Download the latest Picard release at https://github.com/broadinstitute/picard/releases.
GATK version 4.beta.6 is out. See the GATK4 beta page for download and details.

How MuTect filters candidate mutations

Geraldine_VdAuweraGeraldine_VdAuwera Cambridge, MAMember, Administrator, Broadie
edited December 2015 in MuTect v1 Documentation

Please note that this article refers to the original standalone version of MuTect. A new version is now available within GATK (starting at GATK 3.5) under the name MuTect2. This new version is able to call both SNPs and indels. See the GATK version 3.5 release notes and the MuTect2 tool documentation for further details.

Overview

This document describes the methodological underpinnings of the filters that MuTect applies by default to distinguish real mutations from sequencing artifacts and errors. Some of these filters are applied in all detection modes, while others are only applied in "High Confidence" detection mode.

Note that at the moment, there is no straightforward way to disable these filters. It is possible to disable each by passing parameter values that render the filters ineffective (e.g. set a value of zero for a filter that requires a minimum value of some quantity) but this has to be examined on a case-by-case basis. A more practical solution is to leave the filter parameters untouched, but instead perform some filtering on the CALLSTATS file using text processing functions (e.g. test for lines that have REJECT in only one of several columns).


Filters used in high-confidence mode

1. Proximal Gap

This filter removes false positives (FP) caused by nearby misaligned small indel events. MuTect will reject a candidate site if there are more than a given number of reads with insertions/deletions in an 11 base pair window centered on the candidate. The threshold value is controlled by the --gap_events_threshold.

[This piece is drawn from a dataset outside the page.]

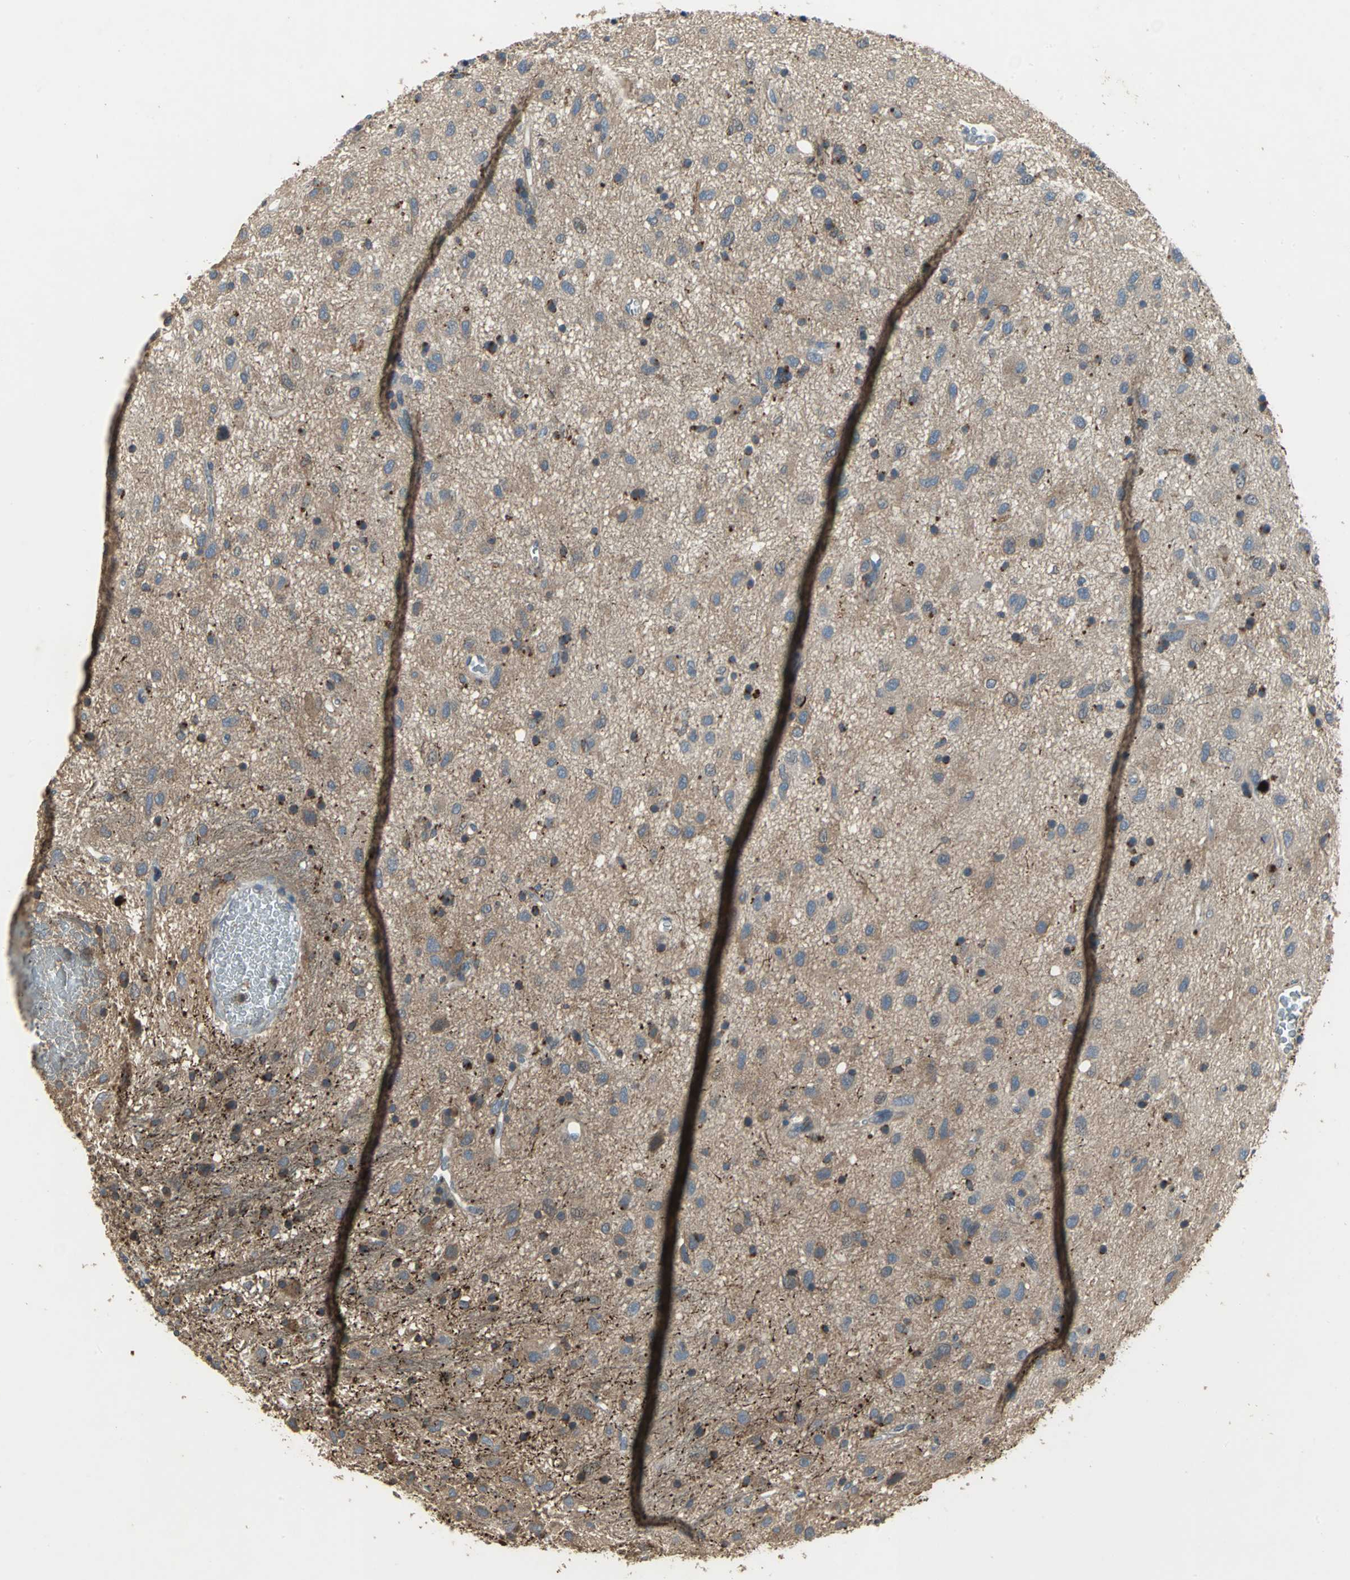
{"staining": {"intensity": "moderate", "quantity": ">75%", "location": "cytoplasmic/membranous"}, "tissue": "glioma", "cell_type": "Tumor cells", "image_type": "cancer", "snomed": [{"axis": "morphology", "description": "Glioma, malignant, Low grade"}, {"axis": "topography", "description": "Brain"}], "caption": "IHC photomicrograph of glioma stained for a protein (brown), which demonstrates medium levels of moderate cytoplasmic/membranous positivity in about >75% of tumor cells.", "gene": "MET", "patient": {"sex": "male", "age": 77}}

In the CALLSTATS output file, the relevant columns are labeled t_ins_count and t_del_count.

2. Poor Mapping

This filter removes FPs caused by reads that are poorly mapped (typically due to sequence similarities between different portions of the genome). The filter uses two tests:

  • Reject candidate if it does not meet a given threshold for the fraction of reads that have a mapping quality of 0 in tumor and normal samples. The threshold value is controlled by --fraction_mapq_threshold.

  • Reject candidate if it does not have at least one observation of the mutant allele with a mapping quality that satisfies a given threshold. The threshold value is controlled by --required_maximum_alt_allele_mapping_quality_score.

In the CALLSTATS output file, the relevant columns are labeled total_reads and map_Q0_reads for the first test, and t_alt_max_mapq for the second test.

3. Strand Bias

This filter rejects FPs caused by context-specific sequencing where the vast majority of alternate alleles are seen in a single direction of reads. Candidates are rejected if strand-specific LOD is below a given threshold in a direction where the sensitivity to have passed that threshold is above a certain percentage. The LOD threshold value is controlled by --strand_artifact_lod and the percentage is controlled by --strand_artifact_power_threshold.

In the CALLSTATS output file, the relevant columns are labeled power_to_detect_negative_strand_artifact and t_lod_fstar_forward. There are also complementary columns labeled power_to_detect_positive_strand_artifact and t_lod_fstar_reverse.

4. Clustered Position

This filter rejects FPs caused by misalignments evidenced by the alternate alleles being clustered at a consistent distance from the start or end of the read alignment. Candidates are rejected if their median distance from the start/end of the read and median absolute deviation are lower or equal to given thresholds. The position from end of read threshold value is controlled by --pir_median_threshold and the deviation value is controlled by --pir_mad_threshold.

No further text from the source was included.